Enviado Sexta-feira, 09 de outubro de 2009 às 11:40:22 | Nenhum comentário »

                                                                                                    “As crianças acham tudo em nada,

os homens não acham nada em tudo.”

                                          Giacomo Leopardi

            Coisa boa era sonhar, quando criança, com imensas máquinas de fazer dinheiro, onde iríamos imprimir oceanos de cédulas para comprar bicicletas, carrinhos de controle remoto e álbuns de figurinha, e depois entregaríamos grandes fardos da riqueza aos mendigos, aos nossos pais e aos velhinhos desamparados para que nada lhes faltasse, e por consequência tudo ficaria melhor e mais bonito, a cidade ficaria mais feliz e nada nos faltaria também.

            Coisa boa era sonhar, há tempos, em ser gigante e esmagar exércitos de formigas durante guerras imaginárias contra todo o mal do mundo. E chegada a vitória, empalar os gafanhotos rebeldes na praça central do pátio ensolarado, num glorioso ato que servia de exemplo a todo séquito de insetos submissos.

            Coisa boa era sonhar, naquele tempo, que éramos pequenos seres alados e nada de ruim poderia nos alcançar, pois bastava um natural sorriso para o derretimento instantâneo de qualquer adulto a nossa frente e depois era só a fruição da conquista: sorvete de uva, barra de chocolate ou talvez um brinquedo?

            Coisa boa era poder dormir até bem tarde, só para sonhar mais. E quando acordar continuar sonhando, porque o viver da criança é uma constante lúdica, desejo em alta concentração do instinto utópico bruto, passeio mágico flutuante em bolha de sabão. Sonhar com o primeiro beijo era coisa boa, mistério envolvente e úmido da carne ainda adormecida.

            Coisa boa era sonhar ser rei, príncipe, dragão, astronauta, cientista, jogador de futebol, astro de rock, galã de filme de aventura, presidente do Brasil, viajante do tempo e general, tudo no mesmo dia. E viver apenas na eternidade do instante, um dia depois do outro, como só os sábios sabem viver, pois todos os dias eram domingo, todos os dias eram o dia das crianças.
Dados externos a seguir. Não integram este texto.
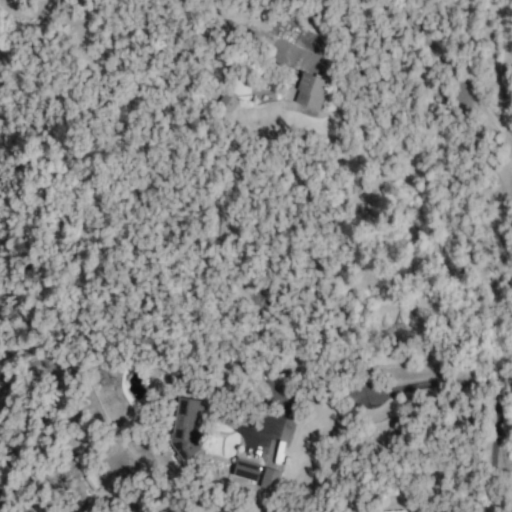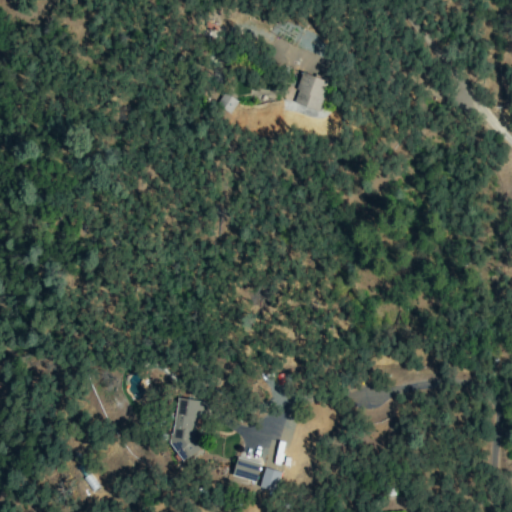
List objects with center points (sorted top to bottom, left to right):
road: (451, 76)
building: (309, 91)
building: (225, 102)
road: (484, 401)
building: (184, 424)
building: (245, 469)
building: (268, 479)
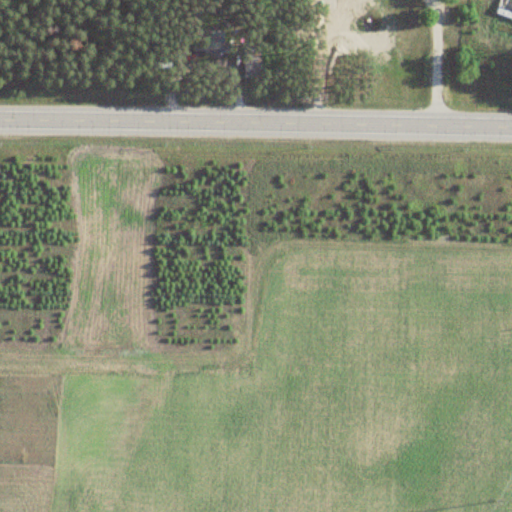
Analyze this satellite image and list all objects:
building: (511, 7)
building: (211, 41)
road: (256, 128)
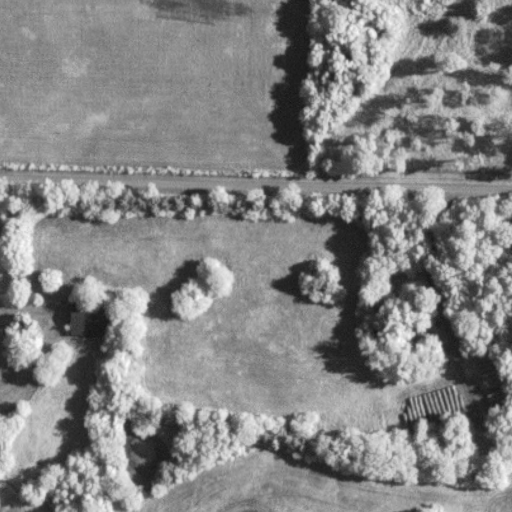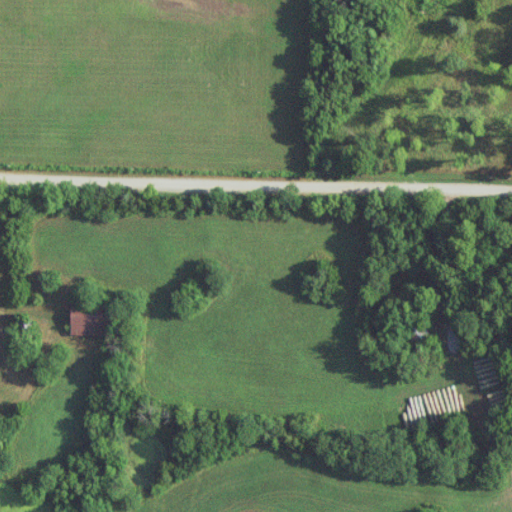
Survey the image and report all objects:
road: (255, 184)
road: (5, 302)
building: (91, 319)
building: (417, 330)
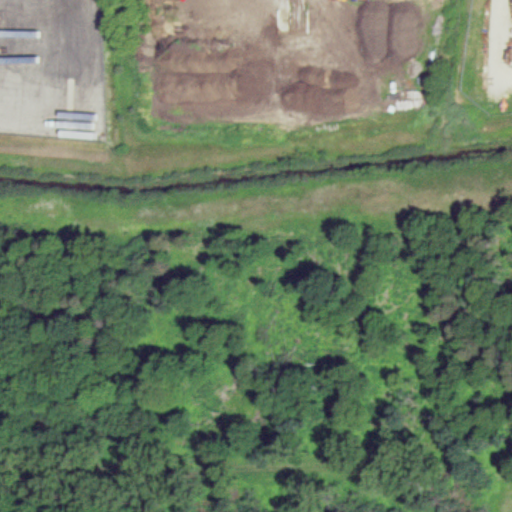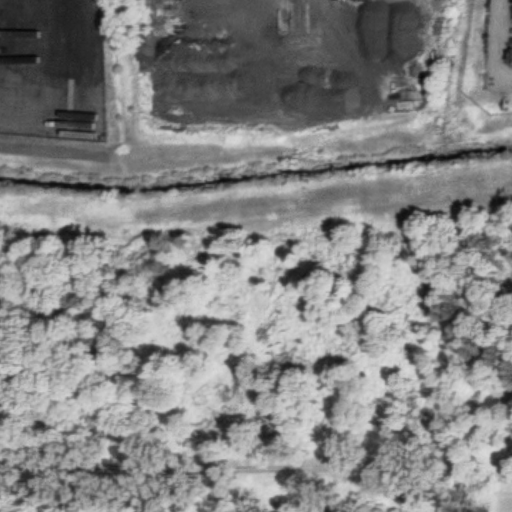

            Nunca deixe morrer a criança que há dentro de você. O conselho é antigo, mas ainda válido. Porque nada pode ser mais triste do que uma pessoa que não se propõe a sonhar. Tem coisa mais chata que um sujeito que está sempre sério? Que inicia tensas e monetárias considerações em qualquer conversa de meio de tarde ou café da manhã? Que nunca ri de si mesmo? Que não considera a imaginação legítima faculdade vital? Enquanto os homens práticos, ausentes de sonho autêntico, classificam o mundo ao seu redor através de filtros superados, a criança (e o poeta, o louco e o artista) vive na eterna ruptura do cotidiano enfadonho, no limite do instante lírico e criativo. Os sonhos nada mais são do que alimentos naturais para o espírito humano.

            Mas falava das graciosas quimeras infantis. Como era bom sonhar ser habitante de imensas cidades, formadas por magníficos edifícios de polenta frita e bolo de chocolate, entremeadas por imensos aquedutos de Fanta Uva e rios de guaraná Polar, onde tomávamos banhos imaginários depois das aulas extenuantes de Educação Física. Jardins de cubos mágicos e suas generosas sombras no verão, árvores de Cebolitos e plantações de bala Xaxá , ingênuos devaneios que ilustram nossa eterna busca pela felicidade...

             Coisa boa era sonhar que o mundo podia ser um lugar perfeito. Mas a cada segundo que passa, enquanto mofam as gravatas esquecidas no interior do armário escuro, o tempo soberano escorre sem volta ralo do banheiro abaixo, e nos esfrega na cara toda manhã (como naquela música) o fato cristalino: já não há mais tanto tempo para sonhar.